--- START ---
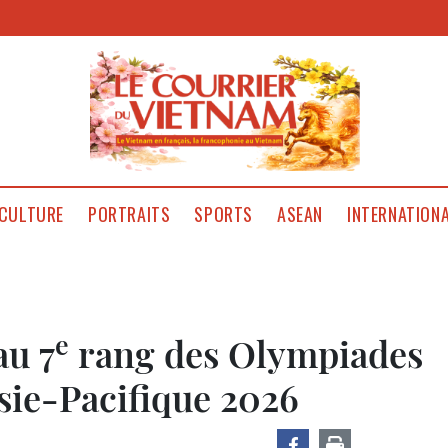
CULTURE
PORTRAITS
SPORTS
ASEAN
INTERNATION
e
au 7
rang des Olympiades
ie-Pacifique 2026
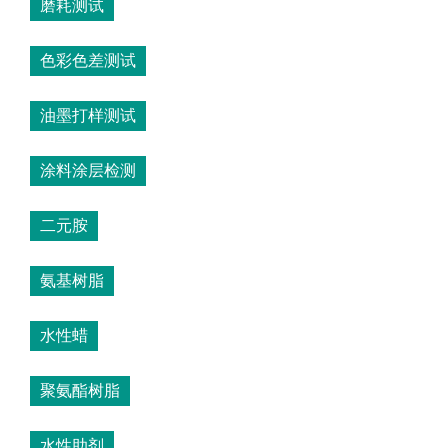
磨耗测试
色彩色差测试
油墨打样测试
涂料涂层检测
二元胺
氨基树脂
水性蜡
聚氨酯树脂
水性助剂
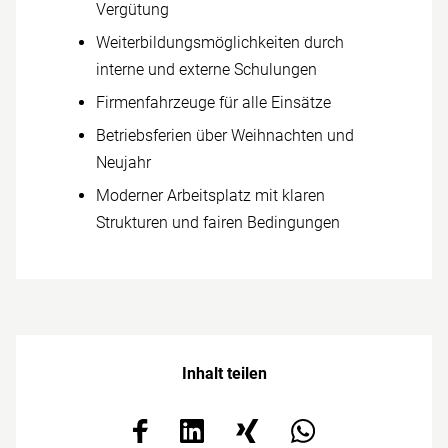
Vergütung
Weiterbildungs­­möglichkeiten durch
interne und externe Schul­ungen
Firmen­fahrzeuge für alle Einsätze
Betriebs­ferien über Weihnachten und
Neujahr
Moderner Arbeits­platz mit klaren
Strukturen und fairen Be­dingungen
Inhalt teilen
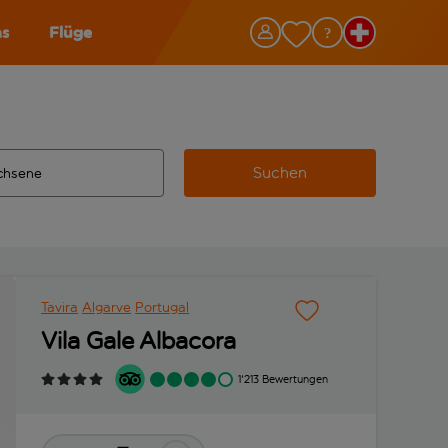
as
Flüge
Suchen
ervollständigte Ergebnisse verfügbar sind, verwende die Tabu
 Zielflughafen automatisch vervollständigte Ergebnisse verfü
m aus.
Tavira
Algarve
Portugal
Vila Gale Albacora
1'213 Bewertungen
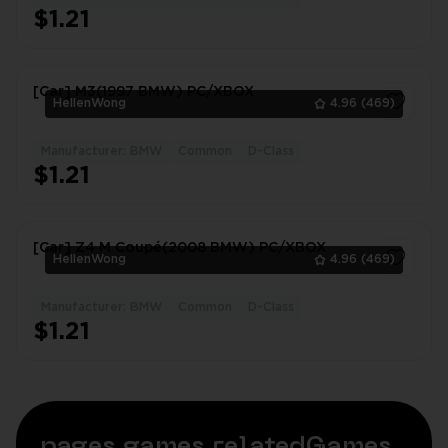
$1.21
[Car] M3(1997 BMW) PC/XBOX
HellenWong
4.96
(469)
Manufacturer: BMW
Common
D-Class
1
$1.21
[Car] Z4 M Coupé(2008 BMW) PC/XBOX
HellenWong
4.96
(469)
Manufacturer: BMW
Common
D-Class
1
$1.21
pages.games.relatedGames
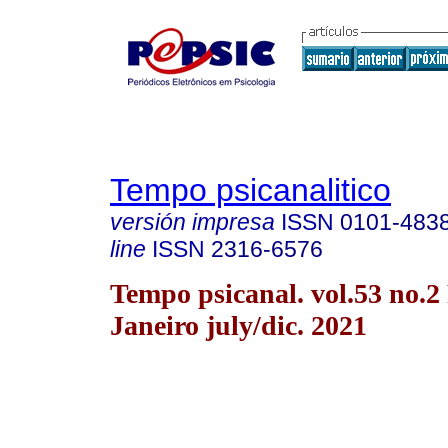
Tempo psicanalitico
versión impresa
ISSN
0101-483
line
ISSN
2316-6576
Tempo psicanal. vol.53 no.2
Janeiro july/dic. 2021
--- END ---
TASK ITEM:
Your answer must be a verbatim copy of the entries above, with no images included.

RESPONSE FOR THIS EXERCISE:
CULTURE
PORTRAITS
SPORTS
ASEAN
INTERNATION
e
au 7
rang des Olympiades
ie-Pacifique 2026
磨耗测试
色彩色差测试
油墨打样测试
涂料涂层检测
二元胺
氨基树脂
水性蜡
聚氨酯树脂
水性助剂
Vergütung
Weiterbildungs­­möglichkeiten durch
interne und externe Schul­ungen
Firmen­fahrzeuge für alle Einsätze
Betriebs­ferien über Weihnachten und
Neujahr
Moderner Arbeits­platz mit klaren
Strukturen und fairen Be­dingungen
Inhalt teilen
as
Flüge
Suchen
ervollständigte Ergebnisse verfügbar sind, verwende die Tabu
 Zielflughafen automatisch vervollständigte Ergebnisse verfü
m aus.
Tavira
Algarve
Portugal
Vila Gale Albacora
1'213 Bewertungen
$1.21
[Car] M3(1997 BMW) PC/XBOX
HellenWong
4.96
(469)
Manufacturer: BMW
Common
D-Class
1
$1.21
[Car] Z4 M Coupé(2008 BMW) PC/XBOX
HellenWong
4.96
(469)
Manufacturer: BMW
Common
D-Class
1
$1.21
pages.games.relatedGames
Tempo psicanalitico
versión impresa
ISSN
0101-483
line
ISSN
2316-6576
Tempo psicanal. vol.53 no.2
Janeiro july/dic. 2021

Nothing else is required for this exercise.